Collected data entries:
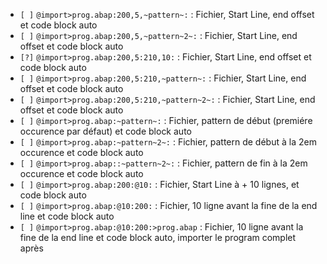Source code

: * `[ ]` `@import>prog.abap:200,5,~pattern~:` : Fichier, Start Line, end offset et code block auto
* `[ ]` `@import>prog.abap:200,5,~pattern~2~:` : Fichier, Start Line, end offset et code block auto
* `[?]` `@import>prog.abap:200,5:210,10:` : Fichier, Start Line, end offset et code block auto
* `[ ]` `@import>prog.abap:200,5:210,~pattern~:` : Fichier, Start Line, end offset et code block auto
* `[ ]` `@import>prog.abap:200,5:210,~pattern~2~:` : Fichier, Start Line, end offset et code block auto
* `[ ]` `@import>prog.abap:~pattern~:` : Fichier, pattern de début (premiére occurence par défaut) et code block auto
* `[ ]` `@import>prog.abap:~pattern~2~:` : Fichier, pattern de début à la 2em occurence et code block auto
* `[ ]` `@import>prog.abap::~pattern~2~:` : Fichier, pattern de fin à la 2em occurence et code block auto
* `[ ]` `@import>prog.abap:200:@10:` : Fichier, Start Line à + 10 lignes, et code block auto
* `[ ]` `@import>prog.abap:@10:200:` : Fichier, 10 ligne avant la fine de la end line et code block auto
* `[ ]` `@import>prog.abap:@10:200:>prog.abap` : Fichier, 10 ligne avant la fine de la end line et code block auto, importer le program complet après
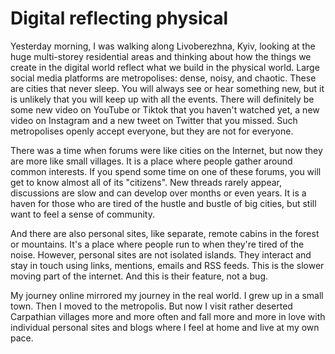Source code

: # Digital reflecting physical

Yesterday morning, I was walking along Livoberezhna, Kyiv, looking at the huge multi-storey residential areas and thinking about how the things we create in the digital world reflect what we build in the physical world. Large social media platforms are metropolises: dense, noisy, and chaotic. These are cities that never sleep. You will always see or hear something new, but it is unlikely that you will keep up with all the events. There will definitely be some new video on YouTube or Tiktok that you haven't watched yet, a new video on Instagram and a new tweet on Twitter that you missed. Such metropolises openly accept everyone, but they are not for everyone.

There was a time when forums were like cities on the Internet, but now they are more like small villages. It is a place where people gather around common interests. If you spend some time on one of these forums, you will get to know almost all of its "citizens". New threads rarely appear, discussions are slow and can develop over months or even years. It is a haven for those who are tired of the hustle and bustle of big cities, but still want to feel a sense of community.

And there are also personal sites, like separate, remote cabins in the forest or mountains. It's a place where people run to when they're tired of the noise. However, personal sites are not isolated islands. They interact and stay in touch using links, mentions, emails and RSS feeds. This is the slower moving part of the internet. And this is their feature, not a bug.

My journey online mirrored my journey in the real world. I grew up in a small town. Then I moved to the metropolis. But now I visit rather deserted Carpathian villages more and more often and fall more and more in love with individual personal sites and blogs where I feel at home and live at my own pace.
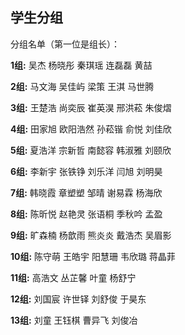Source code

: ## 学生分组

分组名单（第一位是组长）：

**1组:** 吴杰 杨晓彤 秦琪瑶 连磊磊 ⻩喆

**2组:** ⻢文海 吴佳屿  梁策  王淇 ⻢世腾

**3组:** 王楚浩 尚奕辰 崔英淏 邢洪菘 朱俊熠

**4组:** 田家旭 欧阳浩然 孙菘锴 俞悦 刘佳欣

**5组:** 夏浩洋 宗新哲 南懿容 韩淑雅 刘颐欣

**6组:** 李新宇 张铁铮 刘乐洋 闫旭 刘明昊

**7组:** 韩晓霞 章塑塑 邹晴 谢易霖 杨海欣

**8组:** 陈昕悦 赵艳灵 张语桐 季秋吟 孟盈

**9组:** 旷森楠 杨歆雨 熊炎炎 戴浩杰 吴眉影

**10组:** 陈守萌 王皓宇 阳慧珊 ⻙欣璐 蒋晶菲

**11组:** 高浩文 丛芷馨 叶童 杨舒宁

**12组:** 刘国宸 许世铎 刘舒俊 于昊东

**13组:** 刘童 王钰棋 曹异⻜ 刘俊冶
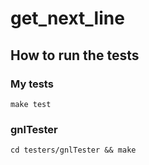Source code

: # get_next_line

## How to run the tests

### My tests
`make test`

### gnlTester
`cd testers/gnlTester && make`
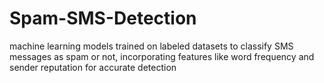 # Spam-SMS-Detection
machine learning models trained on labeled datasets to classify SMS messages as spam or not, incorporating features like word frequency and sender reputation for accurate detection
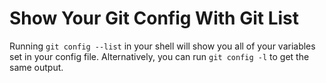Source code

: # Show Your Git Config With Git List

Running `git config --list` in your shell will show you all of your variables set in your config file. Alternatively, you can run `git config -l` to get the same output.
==
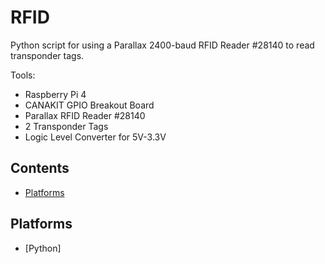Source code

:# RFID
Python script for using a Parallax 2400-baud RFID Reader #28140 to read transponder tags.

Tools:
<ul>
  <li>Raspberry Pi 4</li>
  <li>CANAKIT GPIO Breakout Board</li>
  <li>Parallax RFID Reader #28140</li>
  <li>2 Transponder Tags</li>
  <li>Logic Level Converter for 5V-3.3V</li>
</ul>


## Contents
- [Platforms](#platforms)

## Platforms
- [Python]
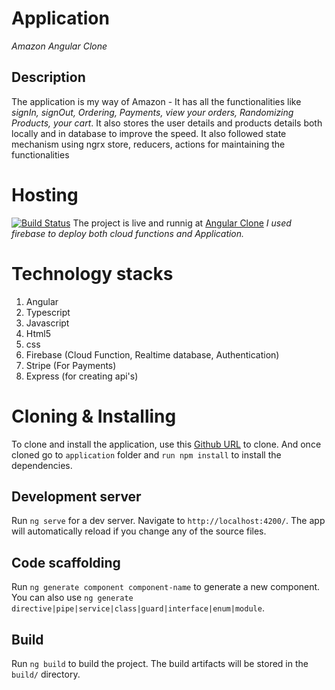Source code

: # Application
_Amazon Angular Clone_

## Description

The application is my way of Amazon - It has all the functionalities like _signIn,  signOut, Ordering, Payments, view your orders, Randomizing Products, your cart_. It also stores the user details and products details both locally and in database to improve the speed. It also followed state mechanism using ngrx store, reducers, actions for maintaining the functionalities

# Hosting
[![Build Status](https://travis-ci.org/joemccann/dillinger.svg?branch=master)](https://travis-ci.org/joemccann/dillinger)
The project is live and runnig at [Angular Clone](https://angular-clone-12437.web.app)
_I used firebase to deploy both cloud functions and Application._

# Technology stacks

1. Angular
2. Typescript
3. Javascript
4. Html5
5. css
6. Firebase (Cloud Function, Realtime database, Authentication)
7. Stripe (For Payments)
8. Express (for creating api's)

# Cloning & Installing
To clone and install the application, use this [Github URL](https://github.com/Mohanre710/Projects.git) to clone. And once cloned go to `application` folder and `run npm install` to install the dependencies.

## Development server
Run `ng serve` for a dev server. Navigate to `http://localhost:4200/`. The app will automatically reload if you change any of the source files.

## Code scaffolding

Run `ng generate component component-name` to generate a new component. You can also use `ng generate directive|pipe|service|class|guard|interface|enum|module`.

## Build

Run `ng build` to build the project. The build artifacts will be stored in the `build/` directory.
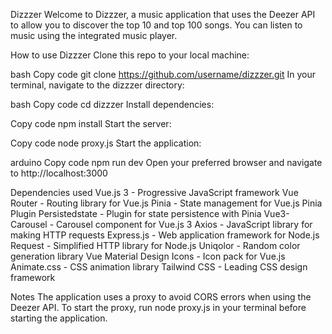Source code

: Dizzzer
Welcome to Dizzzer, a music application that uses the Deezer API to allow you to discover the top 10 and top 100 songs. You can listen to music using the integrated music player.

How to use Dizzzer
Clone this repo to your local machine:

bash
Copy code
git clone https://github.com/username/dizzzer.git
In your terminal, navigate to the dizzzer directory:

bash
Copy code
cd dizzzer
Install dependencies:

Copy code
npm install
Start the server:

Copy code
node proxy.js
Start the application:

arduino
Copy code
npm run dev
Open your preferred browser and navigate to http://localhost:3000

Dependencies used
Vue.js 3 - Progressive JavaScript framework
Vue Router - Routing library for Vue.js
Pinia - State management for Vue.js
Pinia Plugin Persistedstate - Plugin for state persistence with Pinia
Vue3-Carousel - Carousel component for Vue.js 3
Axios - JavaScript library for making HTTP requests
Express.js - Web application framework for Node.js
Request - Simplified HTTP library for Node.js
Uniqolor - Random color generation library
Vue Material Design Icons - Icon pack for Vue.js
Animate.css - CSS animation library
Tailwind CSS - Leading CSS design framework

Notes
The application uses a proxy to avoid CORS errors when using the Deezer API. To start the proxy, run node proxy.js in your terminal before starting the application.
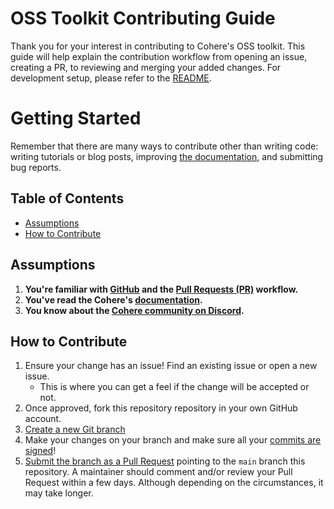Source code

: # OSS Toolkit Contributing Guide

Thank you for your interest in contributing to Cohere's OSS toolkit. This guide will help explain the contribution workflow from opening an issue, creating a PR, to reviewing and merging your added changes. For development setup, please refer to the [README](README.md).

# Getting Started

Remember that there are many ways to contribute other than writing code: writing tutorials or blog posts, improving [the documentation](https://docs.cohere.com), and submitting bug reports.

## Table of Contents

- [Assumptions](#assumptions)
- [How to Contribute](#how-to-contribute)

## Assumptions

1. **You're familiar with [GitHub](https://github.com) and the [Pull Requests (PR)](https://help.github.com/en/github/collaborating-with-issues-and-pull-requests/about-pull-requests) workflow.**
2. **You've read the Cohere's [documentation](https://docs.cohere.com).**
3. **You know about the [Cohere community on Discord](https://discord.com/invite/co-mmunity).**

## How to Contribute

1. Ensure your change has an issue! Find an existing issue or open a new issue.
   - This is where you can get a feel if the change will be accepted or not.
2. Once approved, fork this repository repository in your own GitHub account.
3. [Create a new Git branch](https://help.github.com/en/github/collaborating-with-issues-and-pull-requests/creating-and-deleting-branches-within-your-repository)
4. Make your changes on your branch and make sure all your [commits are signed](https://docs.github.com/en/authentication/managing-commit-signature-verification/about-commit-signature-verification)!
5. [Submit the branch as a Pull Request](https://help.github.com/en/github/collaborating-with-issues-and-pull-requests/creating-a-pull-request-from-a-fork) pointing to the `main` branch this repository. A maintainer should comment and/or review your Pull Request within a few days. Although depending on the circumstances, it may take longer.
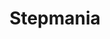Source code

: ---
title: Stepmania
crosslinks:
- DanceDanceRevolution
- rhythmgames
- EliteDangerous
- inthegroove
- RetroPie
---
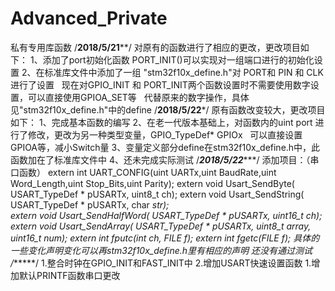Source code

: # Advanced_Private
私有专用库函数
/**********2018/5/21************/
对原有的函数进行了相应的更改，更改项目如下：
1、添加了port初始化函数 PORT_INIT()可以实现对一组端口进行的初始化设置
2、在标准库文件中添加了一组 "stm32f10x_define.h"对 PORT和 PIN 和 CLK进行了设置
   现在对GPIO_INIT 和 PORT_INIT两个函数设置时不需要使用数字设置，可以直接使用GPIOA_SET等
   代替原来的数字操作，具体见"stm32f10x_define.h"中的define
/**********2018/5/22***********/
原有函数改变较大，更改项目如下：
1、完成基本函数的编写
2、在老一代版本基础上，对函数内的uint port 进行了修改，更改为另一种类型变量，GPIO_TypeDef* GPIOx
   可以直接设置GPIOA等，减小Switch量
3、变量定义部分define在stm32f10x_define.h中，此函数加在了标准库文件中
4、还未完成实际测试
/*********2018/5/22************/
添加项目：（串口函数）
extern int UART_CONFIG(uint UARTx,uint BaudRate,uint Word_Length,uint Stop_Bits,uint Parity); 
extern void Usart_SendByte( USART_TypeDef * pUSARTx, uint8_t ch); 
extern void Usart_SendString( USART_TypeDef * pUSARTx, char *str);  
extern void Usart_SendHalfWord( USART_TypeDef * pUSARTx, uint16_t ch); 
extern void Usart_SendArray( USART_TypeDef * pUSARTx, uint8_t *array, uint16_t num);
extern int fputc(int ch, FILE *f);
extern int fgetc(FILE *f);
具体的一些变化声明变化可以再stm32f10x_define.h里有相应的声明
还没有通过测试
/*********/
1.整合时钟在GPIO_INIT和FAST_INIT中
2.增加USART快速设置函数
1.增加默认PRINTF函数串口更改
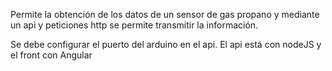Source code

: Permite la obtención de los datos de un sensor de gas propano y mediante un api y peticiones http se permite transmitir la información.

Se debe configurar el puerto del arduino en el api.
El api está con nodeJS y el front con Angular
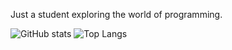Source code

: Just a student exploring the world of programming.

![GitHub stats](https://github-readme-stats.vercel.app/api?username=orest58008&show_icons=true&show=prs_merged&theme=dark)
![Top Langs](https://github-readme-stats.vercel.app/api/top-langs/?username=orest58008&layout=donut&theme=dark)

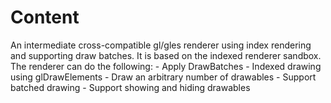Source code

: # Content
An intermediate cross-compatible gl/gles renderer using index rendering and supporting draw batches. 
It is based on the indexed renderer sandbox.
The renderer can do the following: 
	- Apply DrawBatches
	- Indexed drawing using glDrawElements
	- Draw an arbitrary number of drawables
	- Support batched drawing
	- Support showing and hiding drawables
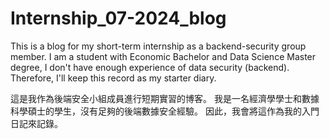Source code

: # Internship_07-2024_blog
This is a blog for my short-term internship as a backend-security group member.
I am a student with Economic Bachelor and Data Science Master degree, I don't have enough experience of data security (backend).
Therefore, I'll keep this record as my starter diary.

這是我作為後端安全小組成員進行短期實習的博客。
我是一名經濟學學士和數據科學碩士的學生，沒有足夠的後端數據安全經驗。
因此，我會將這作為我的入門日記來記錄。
* * *
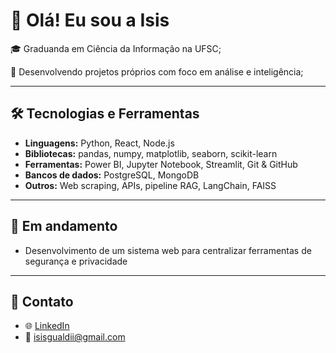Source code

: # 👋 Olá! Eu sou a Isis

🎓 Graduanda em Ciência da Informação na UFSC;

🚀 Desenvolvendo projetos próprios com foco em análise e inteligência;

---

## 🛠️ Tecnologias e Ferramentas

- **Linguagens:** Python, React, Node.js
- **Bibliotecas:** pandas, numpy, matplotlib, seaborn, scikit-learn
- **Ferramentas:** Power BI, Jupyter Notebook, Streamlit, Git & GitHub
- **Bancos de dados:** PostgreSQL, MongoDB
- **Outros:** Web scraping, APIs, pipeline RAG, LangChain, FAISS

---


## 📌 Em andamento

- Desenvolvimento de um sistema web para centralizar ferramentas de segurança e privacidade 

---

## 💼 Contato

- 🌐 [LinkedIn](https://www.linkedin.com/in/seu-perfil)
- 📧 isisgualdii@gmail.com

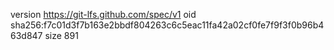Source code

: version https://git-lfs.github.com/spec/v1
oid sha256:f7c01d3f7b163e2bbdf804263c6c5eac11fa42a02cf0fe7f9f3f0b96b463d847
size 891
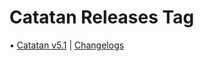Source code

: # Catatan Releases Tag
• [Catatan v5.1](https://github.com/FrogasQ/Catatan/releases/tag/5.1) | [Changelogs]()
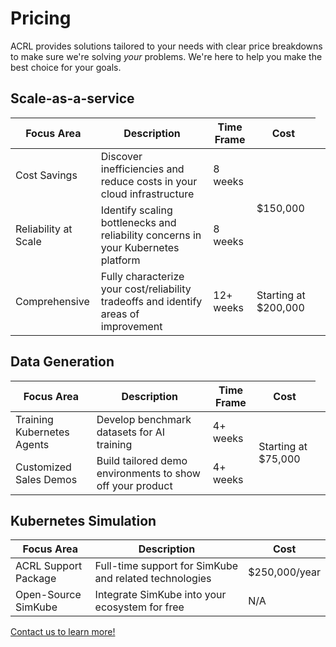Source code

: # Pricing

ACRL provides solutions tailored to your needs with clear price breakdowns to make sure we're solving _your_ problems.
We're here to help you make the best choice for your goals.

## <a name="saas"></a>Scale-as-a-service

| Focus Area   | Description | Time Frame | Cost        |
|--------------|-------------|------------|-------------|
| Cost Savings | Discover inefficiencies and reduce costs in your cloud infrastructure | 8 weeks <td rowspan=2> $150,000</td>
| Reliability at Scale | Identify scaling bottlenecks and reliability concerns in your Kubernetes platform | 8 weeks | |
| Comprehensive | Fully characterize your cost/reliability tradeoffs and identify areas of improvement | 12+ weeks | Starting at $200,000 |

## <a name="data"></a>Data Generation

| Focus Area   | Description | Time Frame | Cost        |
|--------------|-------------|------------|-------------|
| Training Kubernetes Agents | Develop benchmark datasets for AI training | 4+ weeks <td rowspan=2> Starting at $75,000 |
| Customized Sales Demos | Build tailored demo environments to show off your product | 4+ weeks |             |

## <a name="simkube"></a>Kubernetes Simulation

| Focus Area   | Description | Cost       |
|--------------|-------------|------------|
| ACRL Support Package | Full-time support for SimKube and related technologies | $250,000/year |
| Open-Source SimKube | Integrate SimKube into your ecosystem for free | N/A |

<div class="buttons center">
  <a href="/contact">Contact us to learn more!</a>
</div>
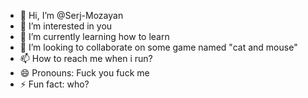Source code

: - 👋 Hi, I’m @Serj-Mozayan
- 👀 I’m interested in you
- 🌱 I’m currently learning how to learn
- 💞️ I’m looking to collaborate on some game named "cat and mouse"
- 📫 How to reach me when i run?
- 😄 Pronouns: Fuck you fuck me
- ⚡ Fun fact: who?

■ **ASSIGNED TASK**: Please revise the data starting at the line containing "崔英淏 邢洪菘 朱俊熠" and stopping after the line containing "With Git List", swapping "tests" for "checks" and leaving everything else unchanged. Return only those lines and leave out the pictures.

■ **PROBLEM SOLUTION**:
**3组:** 王楚浩 尚奕辰 崔英淏 邢洪菘 朱俊熠

**4组:** 田家旭 欧阳浩然 孙菘锴 俞悦 刘佳欣

**5组:** 夏浩洋 宗新哲 南懿容 韩淑雅 刘颐欣

**6组:** 李新宇 张铁铮 刘乐洋 闫旭 刘明昊

**7组:** 韩晓霞 章塑塑 邹晴 谢易霖 杨海欣

**8组:** 陈昕悦 赵艳灵 张语桐 季秋吟 孟盈

**9组:** 旷森楠 杨歆雨 熊炎炎 戴浩杰 吴眉影

**10组:** 陈守萌 王皓宇 阳慧珊 ⻙欣璐 蒋晶菲

**11组:** 高浩文 丛芷馨 叶童 杨舒宁

**12组:** 刘国宸 许世铎 刘舒俊 于昊东

**13组:** 刘童 王钰棋 曹异⻜ 刘俊冶
Source code

: # get_next_line

## How to run the checks

### My checks
`make test`

### gnlTester
`cd testers/gnlTester && make`
 # Spam-SMS-Detection
machine learning models trained on labeled datasets to classify SMS messages as spam or not, incorporating features like word frequency and sender reputation for accurate detection
Source code

: # Show Your Git Config With Git List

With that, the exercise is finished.